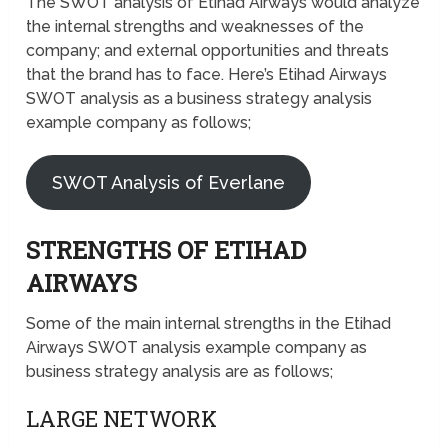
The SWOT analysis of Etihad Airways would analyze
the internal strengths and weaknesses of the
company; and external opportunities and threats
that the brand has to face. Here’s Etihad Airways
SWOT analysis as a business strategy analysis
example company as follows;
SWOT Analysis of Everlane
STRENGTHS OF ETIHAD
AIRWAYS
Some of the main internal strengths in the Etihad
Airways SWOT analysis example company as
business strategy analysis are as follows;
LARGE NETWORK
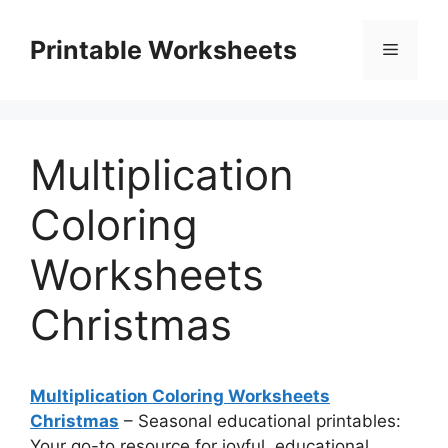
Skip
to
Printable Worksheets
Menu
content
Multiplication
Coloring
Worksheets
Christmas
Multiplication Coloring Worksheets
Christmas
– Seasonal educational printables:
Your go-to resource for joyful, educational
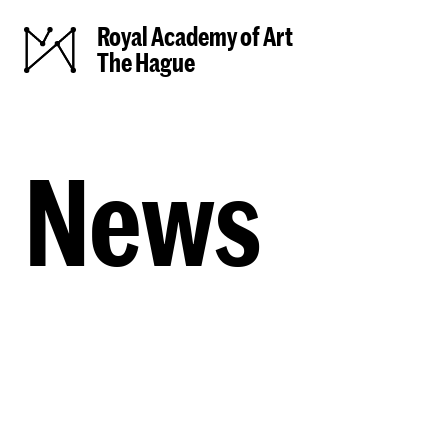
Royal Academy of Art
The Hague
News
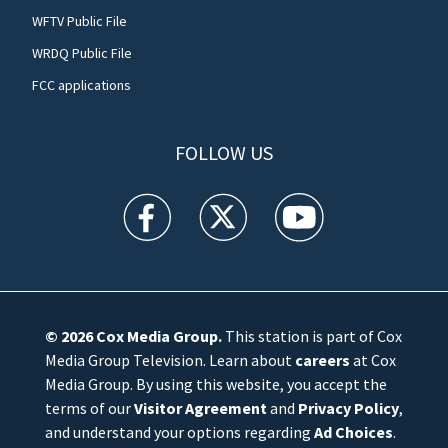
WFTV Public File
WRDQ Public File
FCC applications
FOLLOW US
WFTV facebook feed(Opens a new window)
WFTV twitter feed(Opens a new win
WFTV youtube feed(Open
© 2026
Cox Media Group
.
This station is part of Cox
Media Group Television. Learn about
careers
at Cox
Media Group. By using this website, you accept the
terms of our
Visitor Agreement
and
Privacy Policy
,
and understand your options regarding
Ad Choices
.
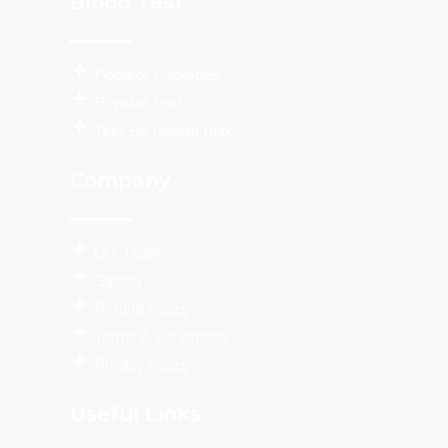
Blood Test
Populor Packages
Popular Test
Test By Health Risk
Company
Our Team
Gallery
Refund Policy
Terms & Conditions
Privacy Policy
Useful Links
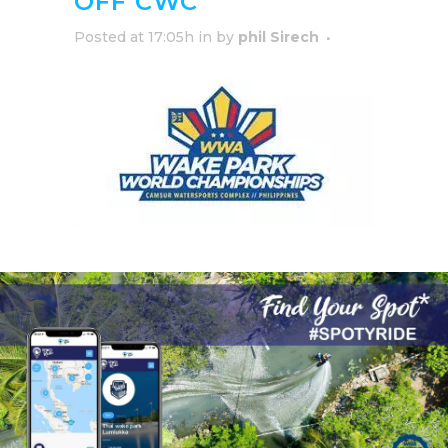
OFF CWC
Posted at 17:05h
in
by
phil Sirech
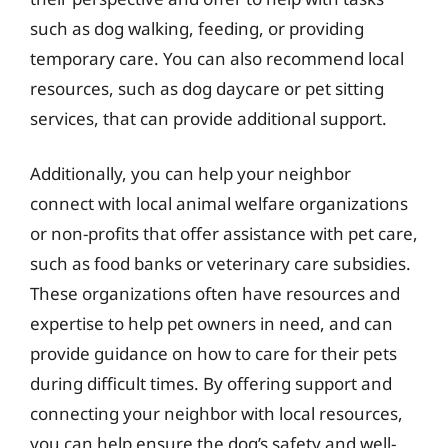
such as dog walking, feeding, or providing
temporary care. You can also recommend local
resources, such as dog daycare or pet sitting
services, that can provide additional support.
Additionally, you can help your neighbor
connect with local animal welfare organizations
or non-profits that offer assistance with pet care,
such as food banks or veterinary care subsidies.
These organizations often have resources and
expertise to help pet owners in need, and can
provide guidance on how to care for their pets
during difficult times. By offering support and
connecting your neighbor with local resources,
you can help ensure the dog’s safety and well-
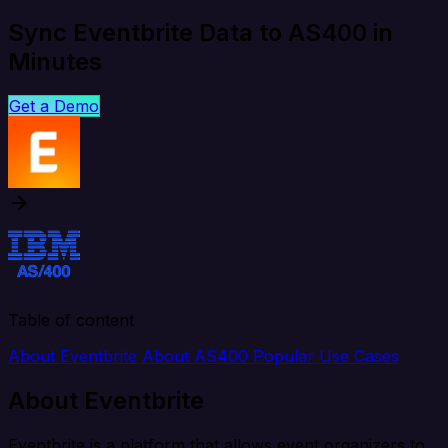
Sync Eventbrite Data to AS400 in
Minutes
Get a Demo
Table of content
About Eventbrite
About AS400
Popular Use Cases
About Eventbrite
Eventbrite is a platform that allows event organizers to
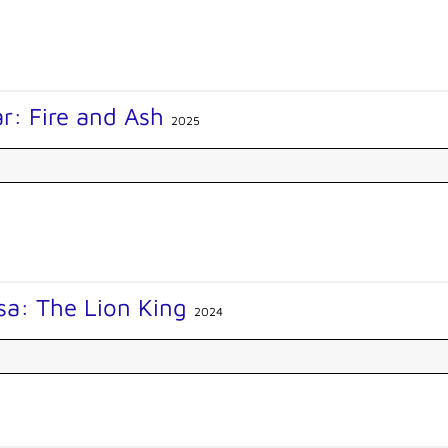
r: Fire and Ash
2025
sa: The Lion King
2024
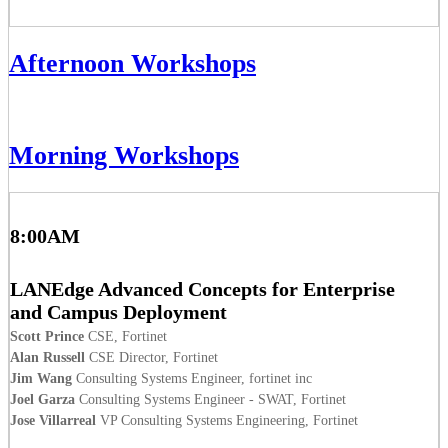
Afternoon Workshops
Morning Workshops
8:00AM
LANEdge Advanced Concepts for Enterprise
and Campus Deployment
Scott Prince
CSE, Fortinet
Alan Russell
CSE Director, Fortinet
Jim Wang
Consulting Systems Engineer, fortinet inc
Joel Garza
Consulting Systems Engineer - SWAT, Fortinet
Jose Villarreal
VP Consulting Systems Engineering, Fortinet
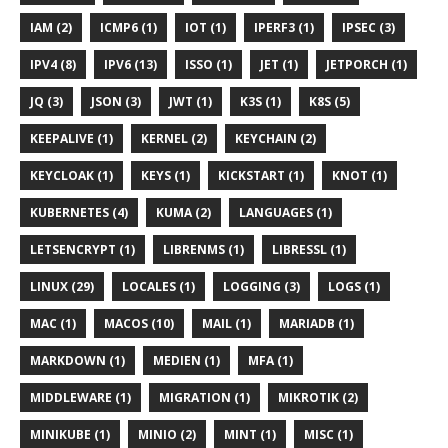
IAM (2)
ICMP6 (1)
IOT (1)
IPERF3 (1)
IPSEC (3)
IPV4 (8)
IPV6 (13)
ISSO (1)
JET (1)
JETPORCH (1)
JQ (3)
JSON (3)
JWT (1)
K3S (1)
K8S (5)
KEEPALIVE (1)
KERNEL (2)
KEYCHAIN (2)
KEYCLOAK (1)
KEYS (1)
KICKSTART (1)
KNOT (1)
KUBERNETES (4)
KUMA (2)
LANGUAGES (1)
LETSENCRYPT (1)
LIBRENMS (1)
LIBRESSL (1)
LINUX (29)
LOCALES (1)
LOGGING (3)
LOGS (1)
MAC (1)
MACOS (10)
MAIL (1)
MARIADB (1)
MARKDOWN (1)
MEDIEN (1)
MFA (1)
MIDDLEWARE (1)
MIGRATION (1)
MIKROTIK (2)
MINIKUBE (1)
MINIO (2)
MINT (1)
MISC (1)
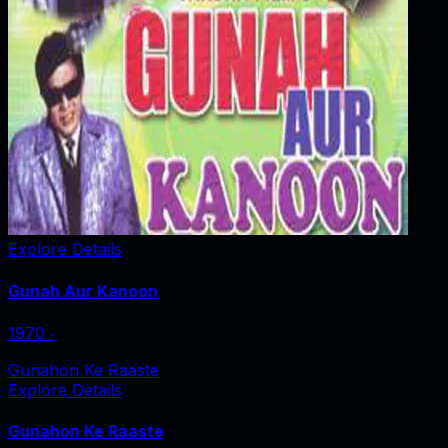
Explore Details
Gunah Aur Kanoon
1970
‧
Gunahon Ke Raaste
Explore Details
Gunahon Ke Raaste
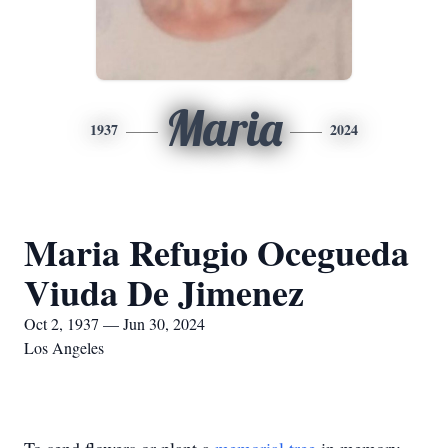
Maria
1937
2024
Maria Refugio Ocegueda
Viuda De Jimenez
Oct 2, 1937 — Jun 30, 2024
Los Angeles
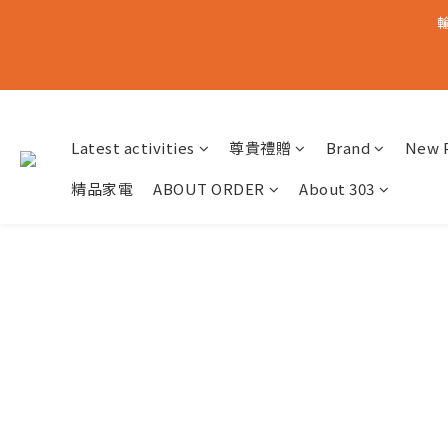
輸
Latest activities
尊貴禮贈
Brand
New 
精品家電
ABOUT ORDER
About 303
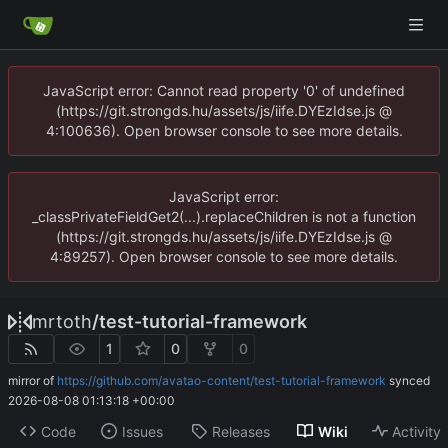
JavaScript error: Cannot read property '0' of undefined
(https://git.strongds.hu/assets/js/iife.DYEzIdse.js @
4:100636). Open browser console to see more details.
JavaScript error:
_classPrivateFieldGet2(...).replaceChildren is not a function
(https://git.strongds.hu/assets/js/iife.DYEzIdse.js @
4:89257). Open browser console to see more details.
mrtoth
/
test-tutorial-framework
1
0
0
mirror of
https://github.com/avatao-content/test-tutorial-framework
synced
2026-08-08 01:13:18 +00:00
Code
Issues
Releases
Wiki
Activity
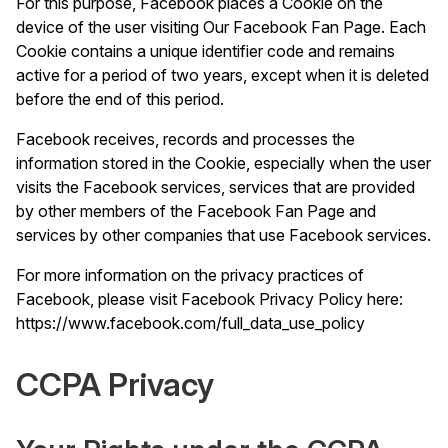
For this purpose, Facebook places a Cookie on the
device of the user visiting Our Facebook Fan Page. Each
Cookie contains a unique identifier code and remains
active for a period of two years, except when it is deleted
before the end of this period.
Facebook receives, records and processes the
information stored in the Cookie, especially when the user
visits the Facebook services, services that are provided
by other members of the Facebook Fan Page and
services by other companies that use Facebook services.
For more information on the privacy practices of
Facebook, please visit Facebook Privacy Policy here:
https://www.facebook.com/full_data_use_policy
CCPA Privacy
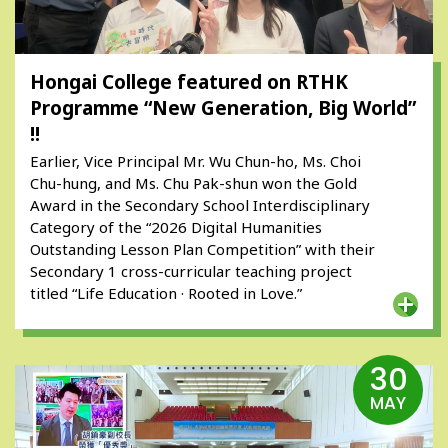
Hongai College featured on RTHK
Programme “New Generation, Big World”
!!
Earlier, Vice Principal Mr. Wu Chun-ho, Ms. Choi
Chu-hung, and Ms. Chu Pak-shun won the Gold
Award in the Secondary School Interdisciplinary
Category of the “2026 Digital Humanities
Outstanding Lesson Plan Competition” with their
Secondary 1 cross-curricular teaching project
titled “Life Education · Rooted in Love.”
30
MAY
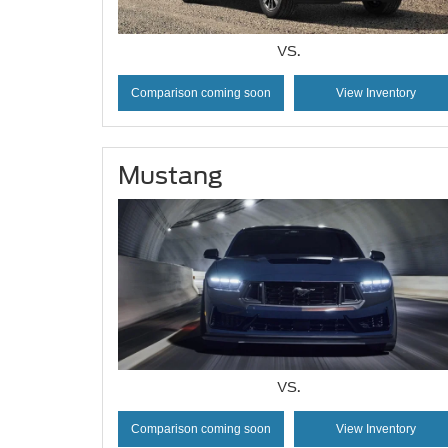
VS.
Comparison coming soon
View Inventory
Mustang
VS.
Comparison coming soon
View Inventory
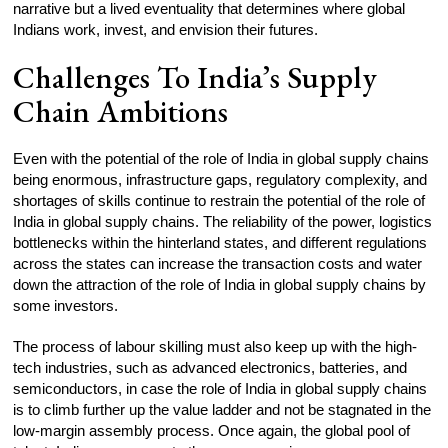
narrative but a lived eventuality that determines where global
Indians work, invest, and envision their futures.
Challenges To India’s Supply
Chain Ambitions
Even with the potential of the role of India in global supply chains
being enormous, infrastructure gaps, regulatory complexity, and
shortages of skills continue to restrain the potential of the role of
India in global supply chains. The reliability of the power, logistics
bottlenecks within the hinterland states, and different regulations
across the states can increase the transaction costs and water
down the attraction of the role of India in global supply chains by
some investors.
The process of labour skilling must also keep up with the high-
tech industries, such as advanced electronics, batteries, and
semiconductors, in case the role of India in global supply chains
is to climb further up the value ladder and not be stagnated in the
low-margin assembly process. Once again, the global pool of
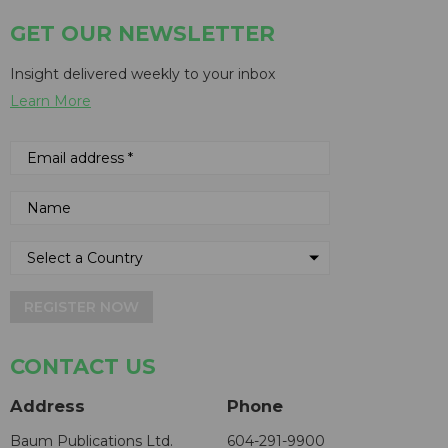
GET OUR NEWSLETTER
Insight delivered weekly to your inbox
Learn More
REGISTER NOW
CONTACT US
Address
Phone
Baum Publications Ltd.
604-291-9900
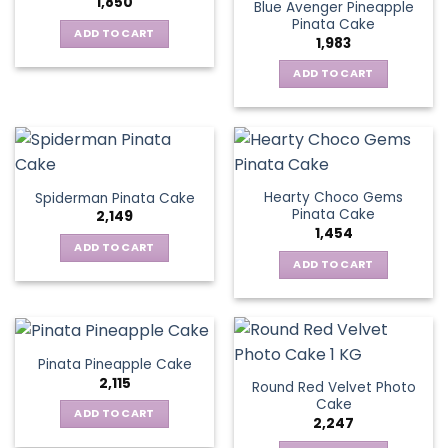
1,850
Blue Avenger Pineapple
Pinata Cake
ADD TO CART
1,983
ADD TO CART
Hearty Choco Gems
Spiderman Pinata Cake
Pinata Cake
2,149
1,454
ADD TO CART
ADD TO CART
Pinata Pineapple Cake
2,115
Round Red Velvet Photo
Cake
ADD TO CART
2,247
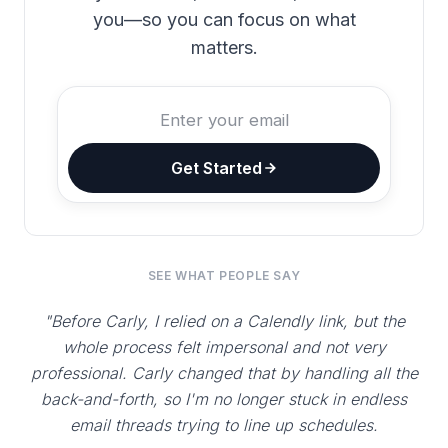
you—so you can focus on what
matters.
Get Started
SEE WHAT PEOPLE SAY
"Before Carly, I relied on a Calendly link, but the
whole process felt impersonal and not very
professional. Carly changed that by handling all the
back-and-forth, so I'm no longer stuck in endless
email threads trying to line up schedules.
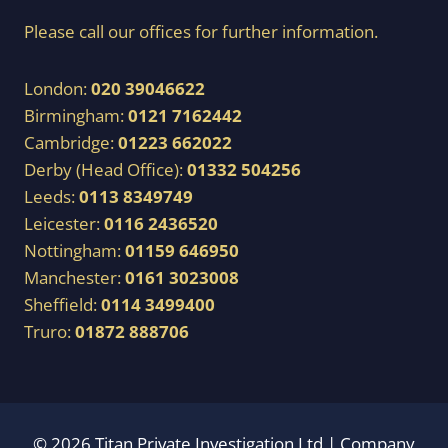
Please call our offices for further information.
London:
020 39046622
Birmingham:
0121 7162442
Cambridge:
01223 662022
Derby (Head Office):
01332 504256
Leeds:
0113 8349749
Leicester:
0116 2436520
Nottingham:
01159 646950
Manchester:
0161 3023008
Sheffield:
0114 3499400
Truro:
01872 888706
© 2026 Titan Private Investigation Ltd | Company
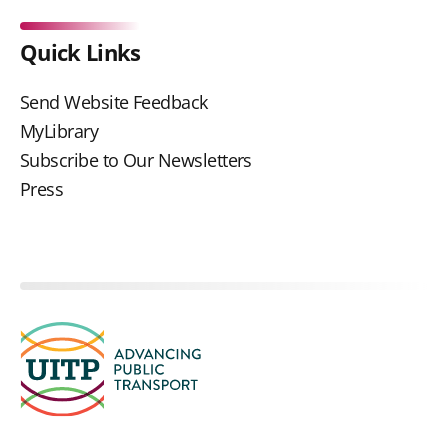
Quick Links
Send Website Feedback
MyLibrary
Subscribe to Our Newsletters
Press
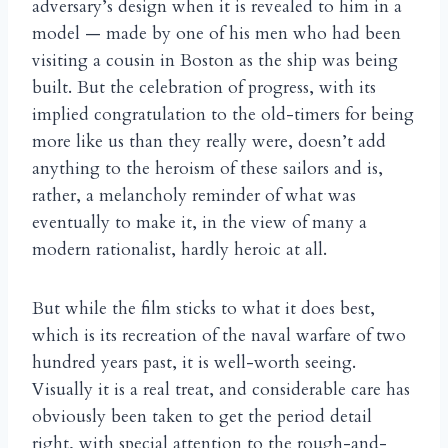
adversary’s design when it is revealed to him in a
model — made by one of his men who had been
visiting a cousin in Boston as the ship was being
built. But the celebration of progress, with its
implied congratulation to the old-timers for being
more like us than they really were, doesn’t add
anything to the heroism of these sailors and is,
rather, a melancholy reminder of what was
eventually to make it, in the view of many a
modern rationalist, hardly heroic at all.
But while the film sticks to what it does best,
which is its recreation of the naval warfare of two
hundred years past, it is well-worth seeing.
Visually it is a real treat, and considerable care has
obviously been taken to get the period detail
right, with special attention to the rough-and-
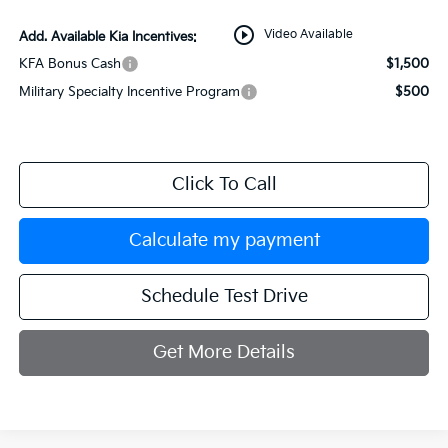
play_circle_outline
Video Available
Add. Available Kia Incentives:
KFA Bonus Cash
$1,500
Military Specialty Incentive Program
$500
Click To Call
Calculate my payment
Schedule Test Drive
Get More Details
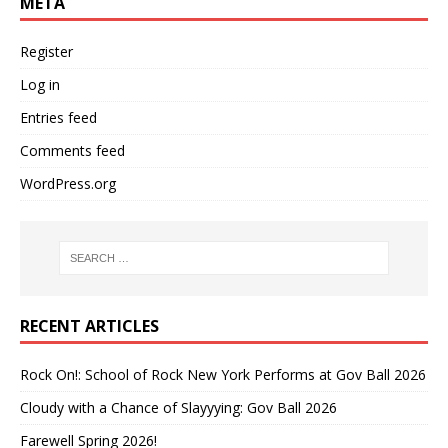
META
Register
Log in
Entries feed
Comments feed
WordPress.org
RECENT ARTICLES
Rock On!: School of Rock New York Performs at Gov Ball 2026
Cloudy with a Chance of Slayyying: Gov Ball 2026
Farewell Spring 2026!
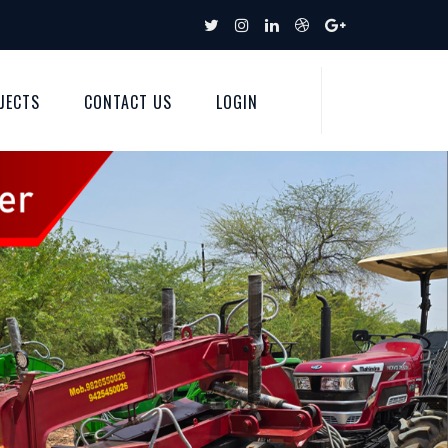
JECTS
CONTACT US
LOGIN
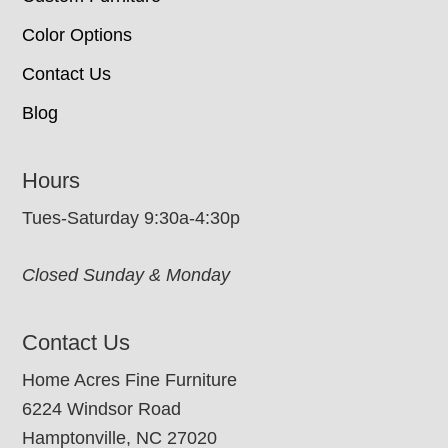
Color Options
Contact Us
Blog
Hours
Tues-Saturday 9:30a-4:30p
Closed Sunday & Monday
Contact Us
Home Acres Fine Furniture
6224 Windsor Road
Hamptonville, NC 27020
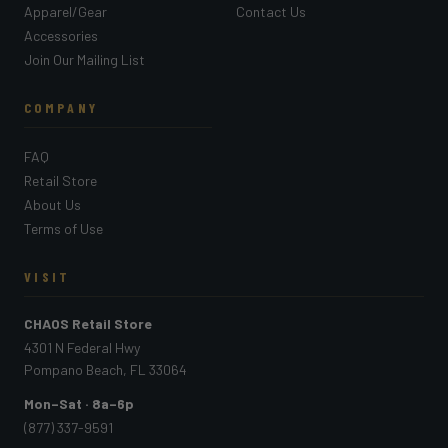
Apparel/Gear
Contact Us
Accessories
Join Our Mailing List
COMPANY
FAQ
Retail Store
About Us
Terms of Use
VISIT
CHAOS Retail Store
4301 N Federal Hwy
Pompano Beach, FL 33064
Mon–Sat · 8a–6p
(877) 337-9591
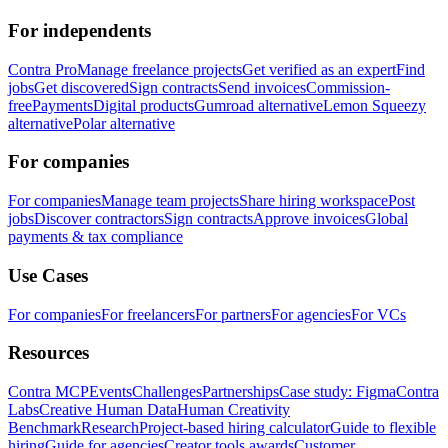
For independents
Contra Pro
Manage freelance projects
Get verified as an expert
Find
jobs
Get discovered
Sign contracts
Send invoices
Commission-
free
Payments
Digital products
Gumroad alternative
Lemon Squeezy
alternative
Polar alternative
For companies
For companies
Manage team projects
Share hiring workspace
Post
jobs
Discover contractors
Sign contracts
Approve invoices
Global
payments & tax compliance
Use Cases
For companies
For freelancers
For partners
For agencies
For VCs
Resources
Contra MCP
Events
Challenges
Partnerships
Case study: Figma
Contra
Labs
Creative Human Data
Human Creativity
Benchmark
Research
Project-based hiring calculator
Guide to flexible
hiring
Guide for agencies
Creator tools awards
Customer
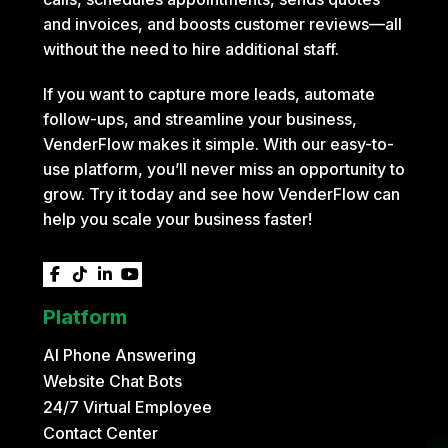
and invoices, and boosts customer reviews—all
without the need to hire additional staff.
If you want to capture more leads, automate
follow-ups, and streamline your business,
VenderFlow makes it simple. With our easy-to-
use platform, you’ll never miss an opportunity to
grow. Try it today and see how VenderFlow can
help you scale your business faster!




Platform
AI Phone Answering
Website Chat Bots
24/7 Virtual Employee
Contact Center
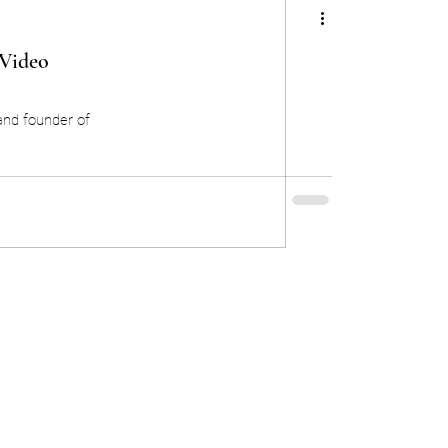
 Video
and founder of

◆ ◆ ◆ ◆

## [Task requirements]
Within the listing above, extract exactly the lines that run from the one containing "KFA Bonus Cash" through the one containing "grow. Try it today and see how VenderFlow can", excluding any pictures.

## [Solution to the problem]
KFA Bonus Cash
$1,500
Military Specialty Incentive Program
$500
Click To Call
Calculate my payment
Schedule Test Drive
Get More Details
META
Register
Log in
Entries feed
Comments feed
WordPress.org
RECENT ARTICLES
Rock On!: School of Rock New York Performs at Gov Ball 2026
Cloudy with a Chance of Slayyying: Gov Ball 2026
Farewell Spring 2026!
JECTS
CONTACT US
LOGIN
Color Options
Contact Us
Blog
Hours
Tues-Saturday 9:30a-4:30p
Closed Sunday & Monday
Contact Us
Home Acres Fine Furniture
6224 Windsor Road
Hamptonville, NC 27020
Apparel/Gear
Contact Us
Accessories
Join Our Mailing List
COMPANY
FAQ
Retail Store
About Us
Terms of Use
VISIT
CHAOS Retail Store
4301 N Federal Hwy
Pompano Beach, FL 33064
Mon–Sat · 8a–6p
(877) 337-9591
For independents
Contra Pro
Manage freelance projects
Get verified as an expert
Find
jobs
Get discovered
Sign contracts
Send invoices
Commission-
free
Payments
Digital products
Gumroad alternative
Lemon Squeezy
alternative
Polar alternative
For companies
For companies
Manage team projects
Share hiring workspace
Post
jobs
Discover contractors
Sign contracts
Approve invoices
Global
payments & tax compliance
Use Cases
For companies
For freelancers
For partners
For agencies
For VCs
Resources
Contra MCP
Events
Challenges
Partnerships
Case study: Figma
Contra
Labs
Creative Human Data
Human Creativity
Benchmark
Research
Project-based hiring calculator
Guide to flexible
hiring
Guide for agencies
Creator tools awards
Customer
and invoices, and boosts customer reviews—all
without the need to hire additional staff.
If you want to capture more leads, automate
follow-ups, and streamline your business,
VenderFlow makes it simple. With our easy-to-
use platform, you’ll never miss an opportunity to
grow. Try it today and see how VenderFlow can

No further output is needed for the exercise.